##### Exercise inputs

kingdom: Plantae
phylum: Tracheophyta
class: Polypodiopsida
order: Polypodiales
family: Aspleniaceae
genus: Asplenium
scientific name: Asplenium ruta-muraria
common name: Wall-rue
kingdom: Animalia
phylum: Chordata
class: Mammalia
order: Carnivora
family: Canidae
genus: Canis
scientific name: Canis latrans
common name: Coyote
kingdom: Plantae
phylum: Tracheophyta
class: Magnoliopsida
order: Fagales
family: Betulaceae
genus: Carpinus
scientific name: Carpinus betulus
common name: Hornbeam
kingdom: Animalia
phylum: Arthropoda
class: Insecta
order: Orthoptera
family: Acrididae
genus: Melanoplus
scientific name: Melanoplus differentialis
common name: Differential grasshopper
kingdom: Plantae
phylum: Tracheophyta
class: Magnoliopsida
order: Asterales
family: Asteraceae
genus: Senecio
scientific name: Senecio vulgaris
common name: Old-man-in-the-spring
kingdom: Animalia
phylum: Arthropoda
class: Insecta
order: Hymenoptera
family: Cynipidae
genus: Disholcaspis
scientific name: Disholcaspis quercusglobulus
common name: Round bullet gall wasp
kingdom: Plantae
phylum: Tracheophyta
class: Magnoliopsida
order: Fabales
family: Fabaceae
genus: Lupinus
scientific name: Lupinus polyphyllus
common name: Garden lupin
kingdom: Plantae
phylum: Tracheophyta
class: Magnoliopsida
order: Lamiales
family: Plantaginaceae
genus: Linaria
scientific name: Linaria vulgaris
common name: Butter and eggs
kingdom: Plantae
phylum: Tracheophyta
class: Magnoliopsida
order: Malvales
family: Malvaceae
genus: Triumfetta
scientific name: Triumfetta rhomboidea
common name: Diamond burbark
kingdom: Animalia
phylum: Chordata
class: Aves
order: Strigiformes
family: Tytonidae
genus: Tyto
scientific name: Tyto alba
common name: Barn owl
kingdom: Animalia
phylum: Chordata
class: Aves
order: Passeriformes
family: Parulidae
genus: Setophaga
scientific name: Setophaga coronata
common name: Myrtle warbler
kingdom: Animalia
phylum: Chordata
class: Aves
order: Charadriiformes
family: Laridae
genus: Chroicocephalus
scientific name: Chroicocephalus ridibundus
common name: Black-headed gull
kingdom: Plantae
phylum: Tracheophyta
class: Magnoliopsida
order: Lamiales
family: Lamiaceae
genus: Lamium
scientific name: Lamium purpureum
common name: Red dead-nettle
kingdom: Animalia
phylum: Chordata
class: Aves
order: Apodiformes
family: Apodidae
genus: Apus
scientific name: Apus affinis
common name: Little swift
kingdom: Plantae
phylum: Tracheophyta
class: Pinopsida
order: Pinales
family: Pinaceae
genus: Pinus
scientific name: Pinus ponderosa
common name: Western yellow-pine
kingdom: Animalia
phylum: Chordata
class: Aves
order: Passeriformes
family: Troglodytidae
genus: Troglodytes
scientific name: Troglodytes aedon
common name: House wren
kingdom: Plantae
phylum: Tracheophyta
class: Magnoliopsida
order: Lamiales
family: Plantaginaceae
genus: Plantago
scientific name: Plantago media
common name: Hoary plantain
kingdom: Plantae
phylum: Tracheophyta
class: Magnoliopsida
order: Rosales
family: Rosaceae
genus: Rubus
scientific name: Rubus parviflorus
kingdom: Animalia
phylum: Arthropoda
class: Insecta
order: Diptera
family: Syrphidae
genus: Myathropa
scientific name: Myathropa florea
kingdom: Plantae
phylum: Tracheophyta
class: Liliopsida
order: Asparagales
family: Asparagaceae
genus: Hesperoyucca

##########

[What is required]: Output every one of the records above as a two-column CSV with the header row rank,name and one row per line, where rank is the line's text and name is its answer. Enclose each field in double quotes and replace any line breaks with spaces.

[Exercise response]:
rank,name
"kingdom:","Plantae"
"phylum:","Tracheophyta"
"class:","Polypodiopsida"
"order:","Polypodiales"
"family:","Aspleniaceae"
"genus:","Asplenium"
"scientific name:","Asplenium ruta-muraria"
"common name:","Wall-rue"
"kingdom:","Animalia"
"phylum:","Chordata"
"class:","Mammalia"
"order:","Carnivora"
"family:","Canidae"
"genus:","Canis"
"scientific name:","Canis latrans"
"common name:","Coyote"
"kingdom:","Plantae"
"phylum:","Tracheophyta"
"class:","Magnoliopsida"
"order:","Fagales"
"family:","Betulaceae"
"genus:","Carpinus"
"scientific name:","Carpinus betulus"
"common name:","Hornbeam"
"kingdom:","Animalia"
"phylum:","Arthropoda"
"class:","Insecta"
"order:","Orthoptera"
"family:","Acrididae"
"genus:","Melanoplus"
"scientific name:","Melanoplus differentialis"
"common name:","Differential grasshopper"
"kingdom:","Plantae"
"phylum:","Tracheophyta"
"class:","Magnoliopsida"
"order:","Asterales"
"family:","Asteraceae"
"genus:","Senecio"
"scientific name:","Senecio vulgaris"
"common name:","Old-man-in-the-spring"
"kingdom:","Animalia"
"phylum:","Arthropoda"
"class:","Insecta"
"order:","Hymenoptera"
"family:","Cynipidae"
"genus:","Disholcaspis"
"scientific name:","Disholcaspis quercusglobulus"
"common name:","Round bullet gall wasp"
"kingdom:","Plantae"
"phylum:","Tracheophyta"
"class:","Magnoliopsida"
"order:","Fabales"
"family:","Fabaceae"
"genus:","Lupinus"
"scientific name:","Lupinus polyphyllus"
"common name:","Garden lupin"
"kingdom:","Plantae"
"phylum:","Tracheophyta"
"class:","Magnoliopsida"
"order:","Lamiales"
"family:","Plantaginaceae"
"genus:","Linaria"
"scientific name:","Linaria vulgaris"
"common name:","Butter and eggs"
"kingdom:","Plantae"
"phylum:","Tracheophyta"
"class:","Magnoliopsida"
"order:","Malvales"
"family:","Malvaceae"
"genus:","Triumfetta"
"scientific name:","Triumfetta rhomboidea"
"common name:","Diamond burbark"
"kingdom:","Animalia"
"phylum:","Chordata"
"class:","Aves"
"order:","Strigiformes"
"family:","Tytonidae"
"genus:","Tyto"
"scientific name:","Tyto alba"
"common name:","Barn owl"
"kingdom:","Animalia"
"phylum:","Chordata"
"class:","Aves"
"order:","Passeriformes"
"family:","Parulidae"
"genus:","Setophaga"
"scientific name:","Setophaga coronata"
"common name:","Myrtle warbler"
"kingdom:","Animalia"
"phylum:","Chordata"
"class:","Aves"
"order:","Charadriiformes"
"family:","Laridae"
"genus:","Chroicocephalus"
"scientific name:","Chroicocephalus ridibundus"
"common name:","Black-headed gull"
"kingdom:","Plantae"
"phylum:","Tracheophyta"
"class:","Magnoliopsida"
"order:","Lamiales"
"family:","Lamiaceae"
"genus:","Lamium"
"scientific name:","Lamium purpureum"
"common name:","Red dead-nettle"
"kingdom:","Animalia"
"phylum:","Chordata"
"class:","Aves"
"order:","Apodiformes"
"family:","Apodidae"
"genus:","Apus"
"scientific name:","Apus affinis"
"common name:","Little swift"
"kingdom:","Plantae"
"phylum:","Tracheophyta"
"class:","Pinopsida"
"order:","Pinales"
"family:","Pinaceae"
"genus:","Pinus"
"scientific name:","Pinus ponderosa"
"common name:","Western yellow-pine"
"kingdom:","Animalia"
"phylum:","Chordata"
"class:","Aves"
"order:","Passeriformes"
"family:","Troglodytidae"
"genus:","Troglodytes"
"scientific name:","Troglodytes aedon"
"common name:","House wren"
"kingdom:","Plantae"
"phylum:","Tracheophyta"
"class:","Magnoliopsida"
"order:","Lamiales"
"family:","Plantaginaceae"
"genus:","Plantago"
"scientific name:","Plantago media"
"common name:","Hoary plantain"
"kingdom:","Plantae"
"phylum:","Tracheophyta"
"class:","Magnoliopsida"
"order:","Rosales"
"family:","Rosaceae"
"genus:","Rubus"
"scientific name:","Rubus parviflorus"
"kingdom:","Animalia"
"phylum:","Arthropoda"
"class:","Insecta"
"order:","Diptera"
"family:","Syrphidae"
"genus:","Myathropa"
"scientific name:","Myathropa florea"
"kingdom:","Plantae"
"phylum:","Tracheophyta"
"class:","Liliopsida"
"order:","Asparagales"
"family:","Asparagaceae"
"genus:","Hesperoyucca"